DATA:
- - - -

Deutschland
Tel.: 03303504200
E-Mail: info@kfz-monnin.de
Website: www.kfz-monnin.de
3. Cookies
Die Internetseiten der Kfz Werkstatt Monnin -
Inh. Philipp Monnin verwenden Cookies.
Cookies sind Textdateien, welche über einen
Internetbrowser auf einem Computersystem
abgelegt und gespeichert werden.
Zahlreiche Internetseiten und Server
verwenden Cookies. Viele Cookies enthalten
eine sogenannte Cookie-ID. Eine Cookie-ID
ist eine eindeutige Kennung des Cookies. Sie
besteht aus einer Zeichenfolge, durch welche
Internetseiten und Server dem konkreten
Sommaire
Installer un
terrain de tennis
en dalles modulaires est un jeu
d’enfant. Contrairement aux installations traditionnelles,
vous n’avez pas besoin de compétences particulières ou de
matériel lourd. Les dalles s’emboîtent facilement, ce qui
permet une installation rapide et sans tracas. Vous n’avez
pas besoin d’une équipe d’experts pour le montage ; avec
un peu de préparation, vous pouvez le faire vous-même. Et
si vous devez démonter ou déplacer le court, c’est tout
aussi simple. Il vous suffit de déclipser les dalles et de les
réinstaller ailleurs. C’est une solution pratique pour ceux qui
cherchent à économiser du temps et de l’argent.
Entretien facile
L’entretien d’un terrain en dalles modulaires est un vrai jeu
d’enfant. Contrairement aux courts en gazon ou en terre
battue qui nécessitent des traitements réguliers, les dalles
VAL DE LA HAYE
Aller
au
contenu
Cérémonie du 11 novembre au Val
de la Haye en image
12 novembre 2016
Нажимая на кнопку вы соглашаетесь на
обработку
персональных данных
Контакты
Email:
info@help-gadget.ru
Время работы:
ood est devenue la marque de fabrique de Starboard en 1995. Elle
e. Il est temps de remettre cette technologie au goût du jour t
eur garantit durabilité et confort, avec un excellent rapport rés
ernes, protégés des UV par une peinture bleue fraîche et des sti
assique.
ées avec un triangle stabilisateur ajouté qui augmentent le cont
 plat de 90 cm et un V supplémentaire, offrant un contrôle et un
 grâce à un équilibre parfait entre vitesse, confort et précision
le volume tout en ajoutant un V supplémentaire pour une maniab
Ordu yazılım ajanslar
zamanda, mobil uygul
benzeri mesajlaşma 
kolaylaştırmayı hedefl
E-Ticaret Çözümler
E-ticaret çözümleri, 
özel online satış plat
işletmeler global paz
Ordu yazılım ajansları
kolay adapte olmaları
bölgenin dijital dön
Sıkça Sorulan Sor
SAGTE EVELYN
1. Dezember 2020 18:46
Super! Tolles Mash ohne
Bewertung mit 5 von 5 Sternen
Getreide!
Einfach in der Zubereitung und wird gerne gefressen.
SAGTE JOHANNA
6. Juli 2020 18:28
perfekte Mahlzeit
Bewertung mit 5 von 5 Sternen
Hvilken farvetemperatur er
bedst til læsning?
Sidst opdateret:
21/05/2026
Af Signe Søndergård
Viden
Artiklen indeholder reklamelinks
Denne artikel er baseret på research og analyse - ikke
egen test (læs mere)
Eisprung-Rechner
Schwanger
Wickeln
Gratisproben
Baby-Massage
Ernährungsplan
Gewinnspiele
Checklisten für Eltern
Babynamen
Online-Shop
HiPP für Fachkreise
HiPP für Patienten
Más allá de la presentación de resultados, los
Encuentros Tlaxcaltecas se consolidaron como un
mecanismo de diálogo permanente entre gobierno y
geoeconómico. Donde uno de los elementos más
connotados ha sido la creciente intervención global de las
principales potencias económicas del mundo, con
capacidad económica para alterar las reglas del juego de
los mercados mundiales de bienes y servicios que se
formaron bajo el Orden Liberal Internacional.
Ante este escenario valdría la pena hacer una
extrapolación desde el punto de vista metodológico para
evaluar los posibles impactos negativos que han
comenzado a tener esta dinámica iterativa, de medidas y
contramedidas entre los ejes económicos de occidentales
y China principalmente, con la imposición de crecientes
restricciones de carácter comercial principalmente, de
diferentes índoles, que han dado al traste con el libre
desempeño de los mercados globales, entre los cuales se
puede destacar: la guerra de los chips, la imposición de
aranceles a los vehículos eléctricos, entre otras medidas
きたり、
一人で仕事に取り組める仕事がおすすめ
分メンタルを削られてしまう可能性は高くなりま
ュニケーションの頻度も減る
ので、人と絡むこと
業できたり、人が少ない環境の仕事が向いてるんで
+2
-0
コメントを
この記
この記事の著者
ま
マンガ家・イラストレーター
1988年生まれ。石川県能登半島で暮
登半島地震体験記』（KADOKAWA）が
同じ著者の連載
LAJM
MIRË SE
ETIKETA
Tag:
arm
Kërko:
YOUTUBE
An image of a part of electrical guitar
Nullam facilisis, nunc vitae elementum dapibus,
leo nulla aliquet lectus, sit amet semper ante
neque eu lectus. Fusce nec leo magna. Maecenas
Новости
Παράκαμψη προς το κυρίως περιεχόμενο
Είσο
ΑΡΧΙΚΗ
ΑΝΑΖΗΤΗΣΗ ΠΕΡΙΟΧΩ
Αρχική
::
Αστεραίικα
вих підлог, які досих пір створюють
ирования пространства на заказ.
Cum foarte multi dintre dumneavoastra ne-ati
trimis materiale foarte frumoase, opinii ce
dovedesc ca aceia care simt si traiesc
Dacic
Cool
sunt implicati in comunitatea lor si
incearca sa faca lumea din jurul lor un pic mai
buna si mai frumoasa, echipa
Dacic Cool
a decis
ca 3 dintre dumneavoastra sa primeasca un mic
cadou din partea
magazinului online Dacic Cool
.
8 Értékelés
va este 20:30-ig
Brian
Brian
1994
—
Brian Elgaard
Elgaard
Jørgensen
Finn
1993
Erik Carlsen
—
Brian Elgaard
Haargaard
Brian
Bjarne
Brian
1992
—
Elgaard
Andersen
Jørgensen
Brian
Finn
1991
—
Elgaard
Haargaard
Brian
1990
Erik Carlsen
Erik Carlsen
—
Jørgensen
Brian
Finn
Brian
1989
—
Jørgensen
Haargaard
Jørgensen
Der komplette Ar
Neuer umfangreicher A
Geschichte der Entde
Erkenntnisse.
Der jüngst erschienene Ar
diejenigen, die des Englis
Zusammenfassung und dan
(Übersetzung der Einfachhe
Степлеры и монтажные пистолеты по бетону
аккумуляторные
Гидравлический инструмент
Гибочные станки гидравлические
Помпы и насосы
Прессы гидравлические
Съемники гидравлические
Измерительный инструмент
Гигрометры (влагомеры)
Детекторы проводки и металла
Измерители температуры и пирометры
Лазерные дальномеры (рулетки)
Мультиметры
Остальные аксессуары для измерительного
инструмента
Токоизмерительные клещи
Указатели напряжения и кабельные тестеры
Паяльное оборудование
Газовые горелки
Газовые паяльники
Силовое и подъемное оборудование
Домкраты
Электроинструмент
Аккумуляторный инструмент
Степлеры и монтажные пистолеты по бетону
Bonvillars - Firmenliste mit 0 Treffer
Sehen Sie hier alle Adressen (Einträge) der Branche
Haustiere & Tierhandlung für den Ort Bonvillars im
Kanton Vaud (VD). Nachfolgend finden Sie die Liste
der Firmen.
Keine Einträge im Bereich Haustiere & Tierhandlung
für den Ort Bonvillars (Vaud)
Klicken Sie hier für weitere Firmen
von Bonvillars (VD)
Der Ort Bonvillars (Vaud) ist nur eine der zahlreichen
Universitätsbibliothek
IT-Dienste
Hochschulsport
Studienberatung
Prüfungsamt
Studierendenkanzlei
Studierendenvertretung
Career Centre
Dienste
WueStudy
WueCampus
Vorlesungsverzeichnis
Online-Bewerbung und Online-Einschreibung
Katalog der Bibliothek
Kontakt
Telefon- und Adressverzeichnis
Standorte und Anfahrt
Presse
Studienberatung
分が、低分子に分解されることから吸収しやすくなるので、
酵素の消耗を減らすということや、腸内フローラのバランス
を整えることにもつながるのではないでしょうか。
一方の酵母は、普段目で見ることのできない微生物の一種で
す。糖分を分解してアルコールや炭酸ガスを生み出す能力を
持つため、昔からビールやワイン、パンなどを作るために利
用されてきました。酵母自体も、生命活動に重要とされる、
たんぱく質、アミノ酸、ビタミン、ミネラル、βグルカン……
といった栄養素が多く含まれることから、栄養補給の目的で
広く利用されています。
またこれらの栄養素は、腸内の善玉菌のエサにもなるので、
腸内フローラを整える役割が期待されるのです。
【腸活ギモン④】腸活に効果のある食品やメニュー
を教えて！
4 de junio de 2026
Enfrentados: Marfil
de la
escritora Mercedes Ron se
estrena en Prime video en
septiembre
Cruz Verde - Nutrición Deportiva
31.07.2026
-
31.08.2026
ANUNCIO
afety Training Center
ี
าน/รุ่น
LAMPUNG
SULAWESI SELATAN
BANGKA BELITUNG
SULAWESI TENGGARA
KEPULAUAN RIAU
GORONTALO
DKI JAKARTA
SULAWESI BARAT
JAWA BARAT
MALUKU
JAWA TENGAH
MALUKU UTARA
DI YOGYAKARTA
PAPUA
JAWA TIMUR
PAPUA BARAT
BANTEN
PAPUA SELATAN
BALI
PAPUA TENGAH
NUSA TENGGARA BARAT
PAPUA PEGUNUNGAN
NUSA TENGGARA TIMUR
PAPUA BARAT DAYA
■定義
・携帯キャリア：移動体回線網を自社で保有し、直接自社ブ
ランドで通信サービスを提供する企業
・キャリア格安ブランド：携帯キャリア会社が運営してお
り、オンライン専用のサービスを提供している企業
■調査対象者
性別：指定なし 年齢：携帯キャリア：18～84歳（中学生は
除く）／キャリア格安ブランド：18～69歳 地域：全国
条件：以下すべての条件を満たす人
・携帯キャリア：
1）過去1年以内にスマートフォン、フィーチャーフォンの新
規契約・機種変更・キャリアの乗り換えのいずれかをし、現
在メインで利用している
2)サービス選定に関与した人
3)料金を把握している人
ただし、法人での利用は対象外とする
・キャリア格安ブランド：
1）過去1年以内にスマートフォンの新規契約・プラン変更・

- - - -

AIM OF THE EXERCISE:
Look through the entries above and quote exactly the lines from the line with "abgelegt und gespeichert werden." to the line with "d’enfant. Contrairement aux installations", counting both of those lines.

WRITTEN SOLUTION:
abgelegt und gespeichert werden.
Zahlreiche Internetseiten und Server
verwenden Cookies. Viele Cookies enthalten
eine sogenannte Cookie-ID. Eine Cookie-ID
ist eine eindeutige Kennung des Cookies. Sie
besteht aus einer Zeichenfolge, durch welche
Internetseiten und Server dem konkreten
Sommaire
Installer un
terrain de tennis
en dalles modulaires est un jeu
d’enfant. Contrairement aux installations traditionnelles,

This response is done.